Data listing below:

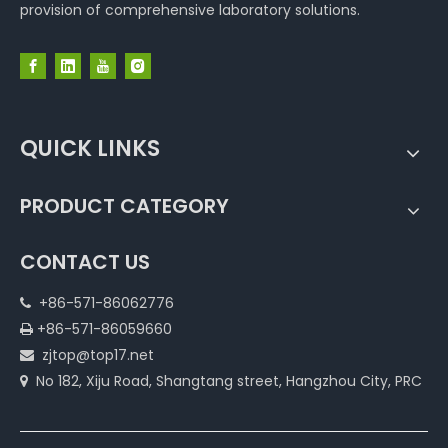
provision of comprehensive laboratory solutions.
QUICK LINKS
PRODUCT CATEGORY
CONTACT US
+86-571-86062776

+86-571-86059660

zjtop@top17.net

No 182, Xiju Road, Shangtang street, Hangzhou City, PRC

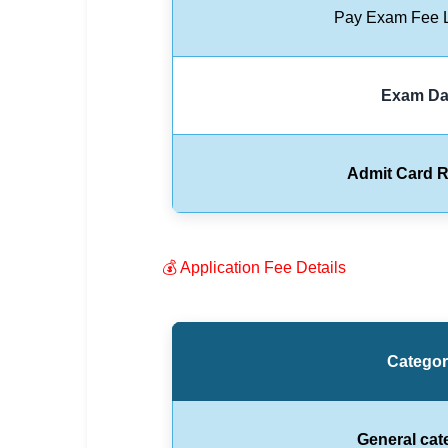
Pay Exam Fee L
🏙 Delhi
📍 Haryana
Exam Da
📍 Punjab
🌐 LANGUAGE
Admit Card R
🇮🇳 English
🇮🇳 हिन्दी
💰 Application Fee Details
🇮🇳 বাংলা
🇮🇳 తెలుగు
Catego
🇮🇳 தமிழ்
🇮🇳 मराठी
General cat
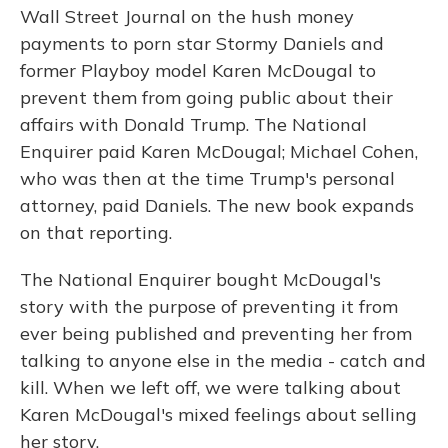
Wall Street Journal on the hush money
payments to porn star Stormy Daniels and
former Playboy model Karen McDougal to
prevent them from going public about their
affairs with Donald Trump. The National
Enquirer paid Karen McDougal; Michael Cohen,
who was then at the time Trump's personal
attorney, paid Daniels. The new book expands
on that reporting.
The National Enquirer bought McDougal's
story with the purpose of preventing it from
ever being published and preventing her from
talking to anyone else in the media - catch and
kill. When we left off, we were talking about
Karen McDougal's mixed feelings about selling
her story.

End of Data listing.
Data listing below:

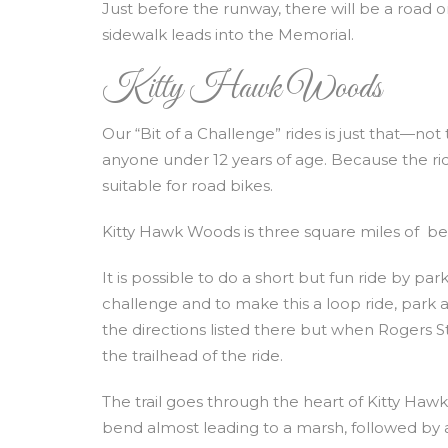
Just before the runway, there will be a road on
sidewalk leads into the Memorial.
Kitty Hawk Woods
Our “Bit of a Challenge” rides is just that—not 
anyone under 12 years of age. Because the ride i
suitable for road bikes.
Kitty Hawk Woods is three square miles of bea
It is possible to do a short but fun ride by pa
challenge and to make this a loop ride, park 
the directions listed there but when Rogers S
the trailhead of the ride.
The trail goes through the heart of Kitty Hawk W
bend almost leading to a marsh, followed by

End of Data listing.

Prompt:
For this exercise, output exactly the lines above from the line with "Wall Street Journal on the hush money" to the line with "Enquirer paid Karen", counting both, and leave out the rest.

Response to this exercise:
Wall Street Journal on the hush money
payments to porn star Stormy Daniels and
former Playboy model Karen McDougal to
prevent them from going public about their
affairs with Donald Trump. The National
Enquirer paid Karen McDougal; Michael Cohen,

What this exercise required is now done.